The XX Factor

Sexual Assault Allegations Against Trump Are “Man-Shaming,” Says Betsy McCaughey

Betsy McCaughey testifies before Congress on June 12, 2014.

Chip Somodevilla/Getty Images

Betsy McCaughey, the Donald Trump surrogate best known for popularizing the myth of Obamacare “death panels” in 2009, said Wednesday that all the women who have accused the candidate of sexual assault are just “man-shaming” him.

“The polls show that Americans are not buying this roll-out of accusers and this bigger theme of man-shaming,” McCaughey said on CNN Tonight With Don Lemon.

The former lieutenant governor of New York, McCaughey compared the allegations against Trump to the disproven rape allegations in the Duke lacrosse case of 2006 and Rolling Stone’s 2014 story of a gang rape at the University of Virginia that never happened. “Think of the injustice of it … Lives are ruined, and then the truth comes out,” she said.

“Man-shaming” is a clever amalgam of mansplaining and slut-shaming, two terms women have coined to describe how men diminish and discredit them. Trump loves to shame women for their sexual behavior—it’s one of his favored tactics for bullying his detractors into silence. When he tweeted that we should all check out the “sex tape” of Alicia Machado, the former Miss Universe he reportedly called “Miss Piggy” and “Miss Housekeeping,” he was slut-shaming her for having sex on a Big Brother–like reality TV show, expecting that voters would discount her stories of Trump’s harassment because she wasn’t ashamed of her sexuality. When a porn actress and director Jessica Drake publicly accused Trump of grabbing and kissing her without her consent, Trump undermined the severity of the alleged incident by mocking her profession: “Oh, I’m sure she’s never been grabbed before,” he said.

Trump was trying to shame Machado and Drake for being people who have sex, which is nothing to be ashamed of. Reducing serious allegations of sexual assault to “man-shaming” implies that sexually victimizing women is natural male behavior—just boys being boys, talking locker-room talk and committing locker-room sex crimes. In that case, McCaughey is saying, holding men to task for sexual misdeeds is criminalizing manhood itself.

Earlier this month, McCaughey tried to defend Trump’s “grab them by the pussy” remarks by trashing Hillary Clinton’s love for Beyoncé. “I abhor rude and bawdy language. I don’t listen to rap music; I don’t like that kind of thing,” McCaughey said on CNN. She then quoted Bey’s “Formation”: “[Clinton] likes language like this: ‘I came to slay, bitch. When he f me good I take his ass to Red Lobster.’ ” I doubt even McCaughey thinks a presidential candidate listening to a pop song lyric about enjoying sex is equivalent to a presidential candidate describing how he coerces women into sexual contact, but her intended message was clear: Women who decry Trump’s treatment of women are hypocrites who want to see men suffer for being men.

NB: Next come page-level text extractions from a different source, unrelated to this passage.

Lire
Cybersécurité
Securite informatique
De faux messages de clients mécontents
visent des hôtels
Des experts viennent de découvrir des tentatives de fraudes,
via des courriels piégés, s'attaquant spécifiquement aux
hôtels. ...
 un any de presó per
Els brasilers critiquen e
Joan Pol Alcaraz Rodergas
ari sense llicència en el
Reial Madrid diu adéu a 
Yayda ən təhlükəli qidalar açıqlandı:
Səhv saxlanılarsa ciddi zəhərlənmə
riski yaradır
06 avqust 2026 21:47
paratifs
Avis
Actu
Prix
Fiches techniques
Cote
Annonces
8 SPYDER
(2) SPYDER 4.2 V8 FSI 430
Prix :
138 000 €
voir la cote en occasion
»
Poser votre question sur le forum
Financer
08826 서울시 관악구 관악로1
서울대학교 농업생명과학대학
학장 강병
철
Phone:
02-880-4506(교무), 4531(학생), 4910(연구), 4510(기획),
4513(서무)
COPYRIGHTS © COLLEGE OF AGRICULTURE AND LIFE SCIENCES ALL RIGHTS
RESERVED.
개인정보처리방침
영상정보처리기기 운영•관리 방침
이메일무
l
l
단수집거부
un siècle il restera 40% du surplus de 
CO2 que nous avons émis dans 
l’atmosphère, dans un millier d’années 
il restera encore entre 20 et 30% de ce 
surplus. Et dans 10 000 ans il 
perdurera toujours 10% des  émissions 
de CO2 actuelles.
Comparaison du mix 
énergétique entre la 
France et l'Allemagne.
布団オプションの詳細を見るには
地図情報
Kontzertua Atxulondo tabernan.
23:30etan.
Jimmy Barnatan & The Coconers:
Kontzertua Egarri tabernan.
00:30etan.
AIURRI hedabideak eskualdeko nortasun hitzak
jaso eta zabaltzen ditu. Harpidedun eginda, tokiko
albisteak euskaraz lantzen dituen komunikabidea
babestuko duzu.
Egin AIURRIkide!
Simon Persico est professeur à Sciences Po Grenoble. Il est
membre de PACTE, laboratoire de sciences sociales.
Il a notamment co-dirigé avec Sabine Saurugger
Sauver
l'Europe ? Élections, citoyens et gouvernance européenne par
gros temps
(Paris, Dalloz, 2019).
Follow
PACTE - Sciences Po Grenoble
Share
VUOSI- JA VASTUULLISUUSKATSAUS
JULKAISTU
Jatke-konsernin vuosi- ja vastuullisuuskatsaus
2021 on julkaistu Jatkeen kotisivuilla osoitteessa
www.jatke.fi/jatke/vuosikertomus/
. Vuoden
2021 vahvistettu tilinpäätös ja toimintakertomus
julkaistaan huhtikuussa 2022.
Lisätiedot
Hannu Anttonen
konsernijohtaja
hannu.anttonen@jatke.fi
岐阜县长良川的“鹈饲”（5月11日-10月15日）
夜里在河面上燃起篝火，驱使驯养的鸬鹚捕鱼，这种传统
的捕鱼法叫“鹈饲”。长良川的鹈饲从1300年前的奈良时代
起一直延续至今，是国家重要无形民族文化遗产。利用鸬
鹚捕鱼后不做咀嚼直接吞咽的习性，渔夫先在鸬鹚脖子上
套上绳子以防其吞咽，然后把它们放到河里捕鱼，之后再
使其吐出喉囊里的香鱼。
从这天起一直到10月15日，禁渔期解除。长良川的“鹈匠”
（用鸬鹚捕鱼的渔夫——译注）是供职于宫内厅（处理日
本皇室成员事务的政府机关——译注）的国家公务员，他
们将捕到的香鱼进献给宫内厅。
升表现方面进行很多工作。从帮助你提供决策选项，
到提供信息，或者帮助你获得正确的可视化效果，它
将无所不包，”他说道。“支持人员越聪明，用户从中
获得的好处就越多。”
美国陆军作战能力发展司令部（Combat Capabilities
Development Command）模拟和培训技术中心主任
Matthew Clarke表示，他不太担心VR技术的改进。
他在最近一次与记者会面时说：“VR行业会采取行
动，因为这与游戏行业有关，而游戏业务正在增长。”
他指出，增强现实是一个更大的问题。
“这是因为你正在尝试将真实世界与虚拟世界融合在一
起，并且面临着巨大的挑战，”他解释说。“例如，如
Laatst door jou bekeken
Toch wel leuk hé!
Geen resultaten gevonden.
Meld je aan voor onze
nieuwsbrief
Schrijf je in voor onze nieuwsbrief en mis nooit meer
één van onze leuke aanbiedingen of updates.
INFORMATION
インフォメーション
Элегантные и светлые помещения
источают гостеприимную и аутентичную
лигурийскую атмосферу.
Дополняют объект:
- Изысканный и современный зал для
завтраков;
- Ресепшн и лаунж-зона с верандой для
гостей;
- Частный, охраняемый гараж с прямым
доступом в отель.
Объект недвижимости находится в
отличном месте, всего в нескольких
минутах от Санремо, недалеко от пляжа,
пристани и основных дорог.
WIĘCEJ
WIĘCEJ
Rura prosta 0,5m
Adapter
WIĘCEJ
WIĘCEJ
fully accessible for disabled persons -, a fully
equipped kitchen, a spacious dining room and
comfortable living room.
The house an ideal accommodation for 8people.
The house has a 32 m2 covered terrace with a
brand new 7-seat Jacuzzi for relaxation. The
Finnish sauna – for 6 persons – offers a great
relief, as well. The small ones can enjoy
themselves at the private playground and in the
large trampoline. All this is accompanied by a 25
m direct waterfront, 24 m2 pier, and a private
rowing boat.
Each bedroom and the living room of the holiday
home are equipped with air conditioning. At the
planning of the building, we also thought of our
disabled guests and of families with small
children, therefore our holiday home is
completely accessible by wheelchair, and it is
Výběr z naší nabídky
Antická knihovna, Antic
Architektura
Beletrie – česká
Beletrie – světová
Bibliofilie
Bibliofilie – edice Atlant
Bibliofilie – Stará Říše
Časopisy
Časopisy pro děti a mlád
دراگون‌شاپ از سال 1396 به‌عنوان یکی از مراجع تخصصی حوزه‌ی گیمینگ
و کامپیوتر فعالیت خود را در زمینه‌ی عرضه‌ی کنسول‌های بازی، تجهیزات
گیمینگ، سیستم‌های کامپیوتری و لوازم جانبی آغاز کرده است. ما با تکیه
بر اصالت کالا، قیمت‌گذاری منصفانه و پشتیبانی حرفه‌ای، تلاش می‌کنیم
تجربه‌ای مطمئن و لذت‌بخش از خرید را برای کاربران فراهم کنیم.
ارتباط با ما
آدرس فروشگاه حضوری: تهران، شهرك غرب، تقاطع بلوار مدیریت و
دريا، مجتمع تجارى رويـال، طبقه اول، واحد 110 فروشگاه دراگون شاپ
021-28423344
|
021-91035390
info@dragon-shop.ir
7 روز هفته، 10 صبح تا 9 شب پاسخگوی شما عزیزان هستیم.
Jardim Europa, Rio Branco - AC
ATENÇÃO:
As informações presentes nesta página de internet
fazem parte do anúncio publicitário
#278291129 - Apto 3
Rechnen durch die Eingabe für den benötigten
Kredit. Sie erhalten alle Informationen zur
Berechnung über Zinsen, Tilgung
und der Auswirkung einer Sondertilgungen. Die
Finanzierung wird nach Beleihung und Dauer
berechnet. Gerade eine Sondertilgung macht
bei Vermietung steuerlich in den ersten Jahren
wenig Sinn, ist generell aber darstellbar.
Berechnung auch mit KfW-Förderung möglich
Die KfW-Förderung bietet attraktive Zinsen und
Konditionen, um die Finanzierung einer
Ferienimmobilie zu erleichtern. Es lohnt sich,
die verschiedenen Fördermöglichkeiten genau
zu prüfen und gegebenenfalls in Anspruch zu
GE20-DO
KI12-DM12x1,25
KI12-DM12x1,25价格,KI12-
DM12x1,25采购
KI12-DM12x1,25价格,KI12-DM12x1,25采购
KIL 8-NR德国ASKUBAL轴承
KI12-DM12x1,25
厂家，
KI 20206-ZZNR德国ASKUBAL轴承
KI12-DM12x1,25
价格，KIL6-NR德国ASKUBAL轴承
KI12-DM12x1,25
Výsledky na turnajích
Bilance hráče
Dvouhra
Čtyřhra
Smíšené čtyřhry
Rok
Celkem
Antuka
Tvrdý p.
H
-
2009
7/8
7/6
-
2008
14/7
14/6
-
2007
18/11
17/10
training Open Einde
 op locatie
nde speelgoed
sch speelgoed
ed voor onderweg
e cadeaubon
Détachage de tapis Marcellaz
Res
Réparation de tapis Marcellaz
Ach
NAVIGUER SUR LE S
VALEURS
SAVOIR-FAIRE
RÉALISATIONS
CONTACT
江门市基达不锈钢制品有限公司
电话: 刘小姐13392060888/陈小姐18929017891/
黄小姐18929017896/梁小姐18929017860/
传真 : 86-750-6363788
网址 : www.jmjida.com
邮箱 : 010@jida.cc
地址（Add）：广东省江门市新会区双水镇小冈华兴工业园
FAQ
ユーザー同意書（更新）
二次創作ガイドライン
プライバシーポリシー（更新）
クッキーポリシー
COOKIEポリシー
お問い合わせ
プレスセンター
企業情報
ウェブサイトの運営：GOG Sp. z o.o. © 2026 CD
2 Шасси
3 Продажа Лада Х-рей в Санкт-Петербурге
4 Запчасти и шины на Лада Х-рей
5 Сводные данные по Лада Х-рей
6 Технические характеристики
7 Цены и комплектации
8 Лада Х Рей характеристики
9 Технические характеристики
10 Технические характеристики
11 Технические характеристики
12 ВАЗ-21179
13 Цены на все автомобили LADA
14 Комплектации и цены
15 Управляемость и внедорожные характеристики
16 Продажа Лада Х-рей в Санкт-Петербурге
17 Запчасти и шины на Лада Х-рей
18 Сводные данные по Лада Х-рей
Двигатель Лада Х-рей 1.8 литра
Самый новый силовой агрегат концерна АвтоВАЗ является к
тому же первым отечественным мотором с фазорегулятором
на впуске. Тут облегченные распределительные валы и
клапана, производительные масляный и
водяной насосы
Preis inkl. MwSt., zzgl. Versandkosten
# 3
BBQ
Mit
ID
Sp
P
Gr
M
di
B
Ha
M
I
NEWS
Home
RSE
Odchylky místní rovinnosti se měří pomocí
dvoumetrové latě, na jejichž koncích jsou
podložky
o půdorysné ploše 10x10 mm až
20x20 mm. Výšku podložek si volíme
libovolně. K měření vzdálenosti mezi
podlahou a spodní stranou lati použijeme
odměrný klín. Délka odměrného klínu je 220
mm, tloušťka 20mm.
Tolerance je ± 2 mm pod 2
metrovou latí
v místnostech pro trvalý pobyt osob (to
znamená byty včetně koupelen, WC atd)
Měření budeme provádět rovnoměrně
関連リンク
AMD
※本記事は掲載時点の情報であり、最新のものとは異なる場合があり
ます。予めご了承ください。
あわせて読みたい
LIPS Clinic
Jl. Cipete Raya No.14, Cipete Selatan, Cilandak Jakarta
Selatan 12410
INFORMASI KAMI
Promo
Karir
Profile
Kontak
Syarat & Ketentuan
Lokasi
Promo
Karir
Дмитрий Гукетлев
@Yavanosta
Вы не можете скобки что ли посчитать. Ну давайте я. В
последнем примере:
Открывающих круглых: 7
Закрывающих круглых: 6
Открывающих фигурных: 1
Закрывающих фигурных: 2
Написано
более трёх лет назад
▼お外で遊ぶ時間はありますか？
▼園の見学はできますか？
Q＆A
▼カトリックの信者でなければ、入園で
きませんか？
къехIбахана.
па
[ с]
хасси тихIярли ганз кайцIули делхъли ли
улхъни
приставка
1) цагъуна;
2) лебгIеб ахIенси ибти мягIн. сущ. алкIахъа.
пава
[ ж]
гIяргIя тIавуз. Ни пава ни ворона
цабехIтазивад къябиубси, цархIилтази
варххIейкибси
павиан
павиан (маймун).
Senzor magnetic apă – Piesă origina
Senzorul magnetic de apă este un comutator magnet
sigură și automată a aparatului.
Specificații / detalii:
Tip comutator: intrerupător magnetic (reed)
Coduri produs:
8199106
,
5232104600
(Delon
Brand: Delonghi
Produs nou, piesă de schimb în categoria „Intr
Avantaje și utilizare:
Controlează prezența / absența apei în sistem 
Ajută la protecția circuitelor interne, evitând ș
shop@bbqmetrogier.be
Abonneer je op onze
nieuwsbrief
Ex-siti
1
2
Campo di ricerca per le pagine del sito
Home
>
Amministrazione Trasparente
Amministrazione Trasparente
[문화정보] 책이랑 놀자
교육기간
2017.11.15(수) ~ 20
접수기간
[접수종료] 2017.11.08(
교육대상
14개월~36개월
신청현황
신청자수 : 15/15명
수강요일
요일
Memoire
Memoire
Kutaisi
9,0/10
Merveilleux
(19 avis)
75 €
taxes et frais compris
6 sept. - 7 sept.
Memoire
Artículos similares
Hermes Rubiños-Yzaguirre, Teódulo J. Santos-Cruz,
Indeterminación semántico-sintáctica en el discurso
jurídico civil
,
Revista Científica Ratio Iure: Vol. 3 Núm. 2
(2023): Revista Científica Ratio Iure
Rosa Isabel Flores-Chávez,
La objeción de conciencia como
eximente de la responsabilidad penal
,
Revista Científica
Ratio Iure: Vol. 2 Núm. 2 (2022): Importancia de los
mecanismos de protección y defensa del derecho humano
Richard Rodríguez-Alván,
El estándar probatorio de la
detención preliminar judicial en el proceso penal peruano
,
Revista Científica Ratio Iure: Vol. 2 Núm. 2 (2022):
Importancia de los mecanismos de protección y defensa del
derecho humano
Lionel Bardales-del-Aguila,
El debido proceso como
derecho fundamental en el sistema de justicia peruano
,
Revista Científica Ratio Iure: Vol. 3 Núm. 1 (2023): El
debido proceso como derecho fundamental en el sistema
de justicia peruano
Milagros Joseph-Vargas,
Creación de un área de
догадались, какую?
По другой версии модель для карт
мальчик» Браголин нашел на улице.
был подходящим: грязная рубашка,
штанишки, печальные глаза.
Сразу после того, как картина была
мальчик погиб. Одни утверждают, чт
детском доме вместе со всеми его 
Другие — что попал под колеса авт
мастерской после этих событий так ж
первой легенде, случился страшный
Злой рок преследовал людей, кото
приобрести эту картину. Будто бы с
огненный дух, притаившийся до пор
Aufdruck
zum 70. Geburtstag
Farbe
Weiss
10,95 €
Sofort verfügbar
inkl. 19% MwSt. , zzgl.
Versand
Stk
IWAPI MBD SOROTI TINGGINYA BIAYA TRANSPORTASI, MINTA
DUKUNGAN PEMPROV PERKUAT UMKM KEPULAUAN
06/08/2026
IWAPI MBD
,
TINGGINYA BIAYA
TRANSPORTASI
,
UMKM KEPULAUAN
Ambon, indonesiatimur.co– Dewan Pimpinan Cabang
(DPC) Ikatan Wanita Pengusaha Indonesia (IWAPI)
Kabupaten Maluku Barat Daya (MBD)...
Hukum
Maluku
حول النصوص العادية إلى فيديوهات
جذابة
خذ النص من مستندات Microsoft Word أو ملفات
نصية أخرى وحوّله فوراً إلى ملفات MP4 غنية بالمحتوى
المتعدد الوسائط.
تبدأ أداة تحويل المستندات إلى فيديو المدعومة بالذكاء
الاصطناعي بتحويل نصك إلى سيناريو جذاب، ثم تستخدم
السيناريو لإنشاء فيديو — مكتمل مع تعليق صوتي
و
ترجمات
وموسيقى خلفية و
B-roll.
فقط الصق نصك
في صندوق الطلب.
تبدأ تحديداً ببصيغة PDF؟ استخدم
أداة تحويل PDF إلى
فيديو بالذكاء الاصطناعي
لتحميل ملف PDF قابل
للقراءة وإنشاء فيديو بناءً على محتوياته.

The great thing about McCaughey’s spiral into linguistic acrobatics in defense of an indefensible man is she’s finally erased any lingering notions that she might be a credible political thinker. In her “death panel” days and her Philip Morris–backed criticism of the Clintons’ efforts at health care reform, McCaughey traded on her Ph.D. and scholarship in constitutional history to pass off her blatherings as legitimate analysis. Now, she’s a cable-news stooge trying to use Beyoncé lyrics and a sexist portmanteau to tamp down discussions of sexual assault. Smart career move!